勇者様と魔王様 - 1/3

 

(前編)

 

 そう……俺は今、魔王城の前にいる……。

 名だたる勇者を輩出してきた村の中でも落ちこぼれだった俺だけど、ついにこの日が訪れた。
 魔王討伐に名乗りを挙げたものは何人かいたが、道中の数々の困難により次々と脱落し、何故か俺一人が残ってしまった。そして、ついにただ一人、城に辿り着くことができたのだ。

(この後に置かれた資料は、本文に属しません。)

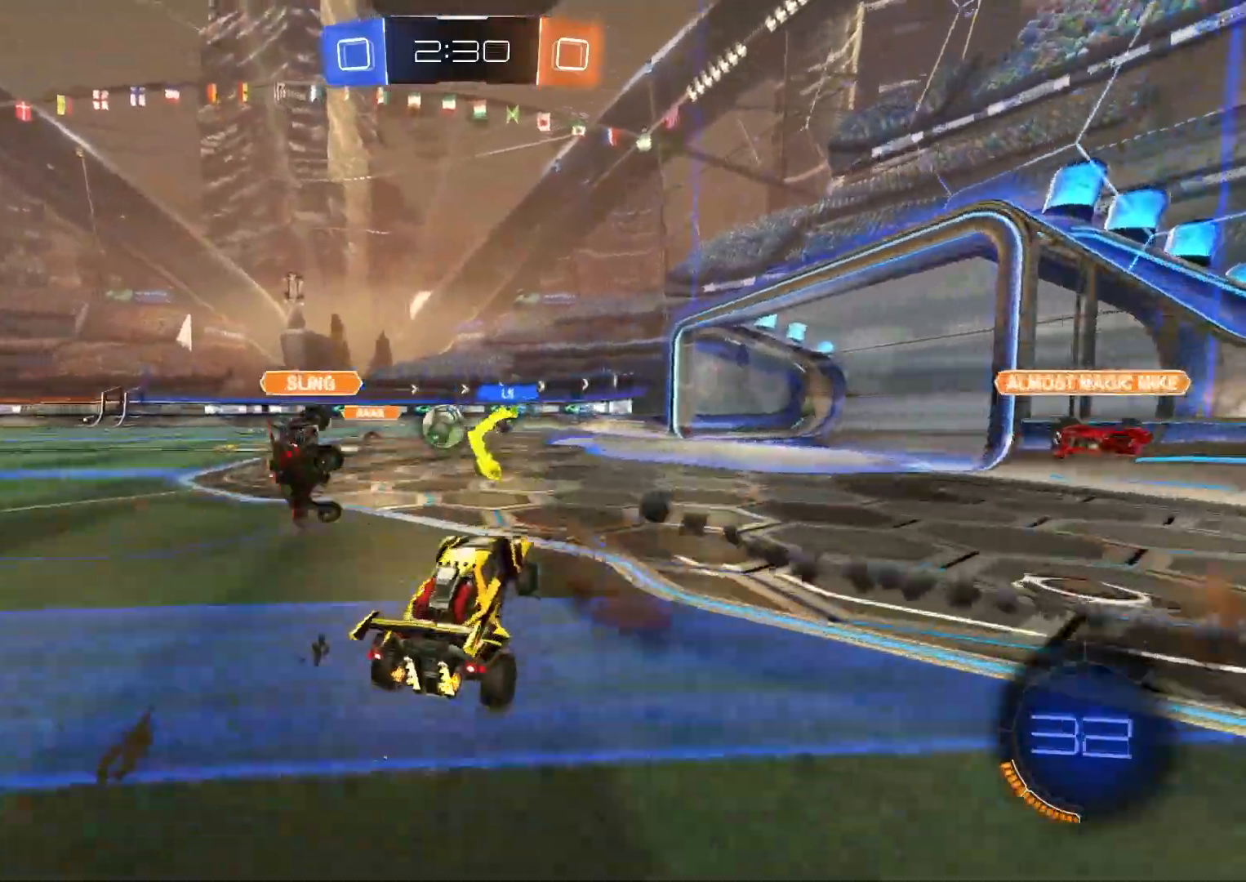
{"buttons": ["CIRCLE", "R2"], "left_stick": "center", "right_stick": "center", "events": [[33, "left_stick", "center"], [233, "left_stick", "down-right"], [333, "left_stick", "right"], [400, "CIRCLE", "down"], [450, "left_stick", "center"]]}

 ふと、もしかしてこれは夢か何かで、実際には、自室の暖かなお布団にくるまれて眠っているだけなんじゃないかと思えてきた。いや、むしろそうに違いない! と、思いっきり自分の頬をつねってみた。痛い。
「夢じゃない……」
 確かめるように口に出してみると、その実感が、鼓膜を通して体に染み渡るような気がした。
 抑えきれない高揚感のようなものと、少しの不安とが、ないまぜになって叫び出したいような気持ちに駆られる。その衝動をどうにかやり過ごし、深呼吸を一つ。
「……よし」
 平静さを取り戻した俺は、目の前に立ちはだかる城門……ではなく、その脇にある勝手口のような、小さな扉に手をかけた。
 ちょうど人が一人通れるくらいの大きさの扉は、ほとんど音もなく開いた。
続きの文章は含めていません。